One surprising exception is Bernard Bergonzi: ‘As Maritain once remarked, “It is a deadly error to expect poetry to provide the super-substantial nourishment of man”; and ultimately one will read Stevens’ poetry less for pabulum than for style.’ This is the Eliot line, as found in his essay on Arnold: ‘…if you find that you must do without something, such as religious faith or philosophic belief, then you must just do without it.’

‘Eliot and I are dead opposites and I have been doing everything that he would not be likely to do,’ wrote Stevens to a critic trying to compare them.

Any worthwhile criticism of Stevens must concern itself finally with tenability of his neo-Arnoldian position – his ‘magnificent agnostic faith’, as Geoffrey Hill has paradoxically called it. Very little of the professionalised explication does.

The latest and one of the most thorough pieces of academic exegesis is Rajeev S Patke’s done-up thesis. It is mortifying to read; he writes a dead prose. The book clearly is intended to supplant Helen Vendler’s On Extended Wings: Wallace StevensLonger Poems of 1969 but won’t, because she makes valuable stylistic criticisms. All Patke does is provide ‘a selective collation or concordance of words, phrases, images, metaphors, symbols and fables’. In other words, minimal critical content. Although he evidently knows Stevens’ writings inside out, or backwards, the interpretative method is that ‘symbology’ is all; things incessantly ‘represent’, ‘stand for’, or are ‘a figure of’, something else. What makes the poems poetry, how they are written, is ignored, and overall evaluation not attempted. That he accepts Stevens’ poetry as some sort of religious substitute is revealed by such gross comments of his own as: ‘”The Blue Guitar” Plays John the Baptist to the Jesus of the “Notes”.’

Patke’s book is more difficult reading than Stevens at his densest. The publication of those two books is a depressing reflection of current priorities. Stevens’ Letters are out of print, as is Opus Posthumous. His early letters, journals and poetry, Souvenirs and Prophecies edited by his daughter, have never been published here, despite their great interest. Instead we have The Critical Heritage, a fourth gathering of criticism about him. In America there has also been published Parts of a World, Wallace Stevens Remembered: An Oral Biography (by Peter Brazeau, Random House, 1983) unobtainable here.

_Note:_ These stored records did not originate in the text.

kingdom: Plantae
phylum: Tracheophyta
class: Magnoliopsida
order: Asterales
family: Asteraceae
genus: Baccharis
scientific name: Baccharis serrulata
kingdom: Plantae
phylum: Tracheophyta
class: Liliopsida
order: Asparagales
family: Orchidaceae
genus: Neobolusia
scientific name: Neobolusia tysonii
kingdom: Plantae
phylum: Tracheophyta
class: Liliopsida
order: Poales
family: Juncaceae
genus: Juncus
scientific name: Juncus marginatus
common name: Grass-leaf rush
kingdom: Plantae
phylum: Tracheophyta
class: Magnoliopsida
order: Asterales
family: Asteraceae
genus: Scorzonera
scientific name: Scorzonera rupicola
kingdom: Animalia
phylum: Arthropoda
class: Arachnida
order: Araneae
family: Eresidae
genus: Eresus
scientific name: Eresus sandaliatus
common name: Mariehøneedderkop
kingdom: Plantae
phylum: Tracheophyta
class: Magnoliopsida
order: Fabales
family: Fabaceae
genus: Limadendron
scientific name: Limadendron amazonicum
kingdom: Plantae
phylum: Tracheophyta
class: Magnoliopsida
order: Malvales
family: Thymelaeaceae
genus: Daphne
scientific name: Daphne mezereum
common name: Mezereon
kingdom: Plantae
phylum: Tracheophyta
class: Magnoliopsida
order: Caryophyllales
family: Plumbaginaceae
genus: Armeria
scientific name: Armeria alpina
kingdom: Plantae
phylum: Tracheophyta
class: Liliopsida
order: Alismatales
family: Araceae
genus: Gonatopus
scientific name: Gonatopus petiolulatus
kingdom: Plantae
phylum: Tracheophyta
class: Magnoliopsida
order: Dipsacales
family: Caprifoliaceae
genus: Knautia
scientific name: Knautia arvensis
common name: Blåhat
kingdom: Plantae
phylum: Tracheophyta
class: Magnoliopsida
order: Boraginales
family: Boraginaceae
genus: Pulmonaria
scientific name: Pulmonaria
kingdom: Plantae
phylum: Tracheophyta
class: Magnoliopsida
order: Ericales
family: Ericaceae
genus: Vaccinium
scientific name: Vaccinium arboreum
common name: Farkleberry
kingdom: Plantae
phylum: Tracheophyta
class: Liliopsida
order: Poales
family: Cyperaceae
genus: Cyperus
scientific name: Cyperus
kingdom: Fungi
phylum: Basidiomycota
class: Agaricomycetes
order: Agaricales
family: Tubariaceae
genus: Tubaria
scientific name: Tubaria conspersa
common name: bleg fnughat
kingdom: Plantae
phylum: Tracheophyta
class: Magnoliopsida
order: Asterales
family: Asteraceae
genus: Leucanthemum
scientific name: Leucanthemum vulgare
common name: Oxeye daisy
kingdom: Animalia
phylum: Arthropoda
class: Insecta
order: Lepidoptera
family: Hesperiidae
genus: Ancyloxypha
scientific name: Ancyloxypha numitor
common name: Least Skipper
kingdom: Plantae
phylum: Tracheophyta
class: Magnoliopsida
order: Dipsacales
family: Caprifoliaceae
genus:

This includes the quite remarkable discovery that ‘the poet, who spent all his life in evolving a new poetry to replace the lost belief in God, had himself been received on his deathbed into the Roman Catholic Church. The event went unrecorded because the local bishop was reluctant to have the Catholic hospital, in which Stevens was treated for his final illness, get a reputation for importuning the dying to change their religion’ (Richard Ellmann’s review).

What are we to make of this? Does it make a nonsense of the whole of his poetic project or not? It can perhaps be seen as consistent with the tendency of his last poems. (This was the argument of a book by Lucy Beckett in 1974, discarded by the Stevensians, but perhaps somewhat vindicated by this discovery.) But on the other hand, John Ashbery described Stevens’ career in the light of this news as ‘just another example of the hypocrisy necessary to great poetry’. And Stevens himself wrote in Adagia: ‘In the long run the truth does not matter.’ Perhaps in the long run, that is how his work must be judged.